Lehman climbed the leaderboard with a bogey-free 66, highlighted by a 50-foot birdie putt on the par-3 eighth hole.
“You just have to get it over the ridge and then it’s all about gravity,” Lehman said. “It’s a matter of getting up to the right on the high side in the right spot where it can just trundle on down the hill. It looked perfect from the beginning. It was one of those long putts that at worst case is going to be really close. Within 5 or 6 feet, I thought it was in.
“Those are the kinds of things that happen when momentum is on your side, and to do well in golf you have to have things like that happen. You can’t be perfect all the time.
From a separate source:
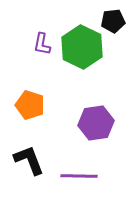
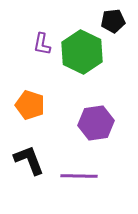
green hexagon: moved 5 px down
You have to get away with some imperfection and that was certainly one case of that.”
Tom Pernice Jr. and David Frost were 6 under. Pernice had a 69, and Frost shot 70.
Scott Dunlap had a 65, the best round of the week, to join Colin Montgomerie, Joe Durant, Olin Browne and Woody Austin at 5 under. Montgomerie and Durant shot 72 after sharing the first-round lead. Browne had a 68, and Austin shot 71.
Miguel Angel Jimenez was 2 over after a 70. The Spaniard won the season-opening event in Hawaii in January for his second victory in three career Champions Tour starts.
“It’s a tough course so anybody within five or six shots still has a chance to win with a really hot round,” Lehman said. “Everybody knows the golf course. It’s a matter of who goes out and enjoys it the most, is the strongest mentally and gets a break or two when then need it and makes some putts.”
Canada’s Stephen Ames has a share of 21st at even-par after a 73. Rod Spittle is tied for 31st (+2) and Jim Rutledge is tied for 69th (+9).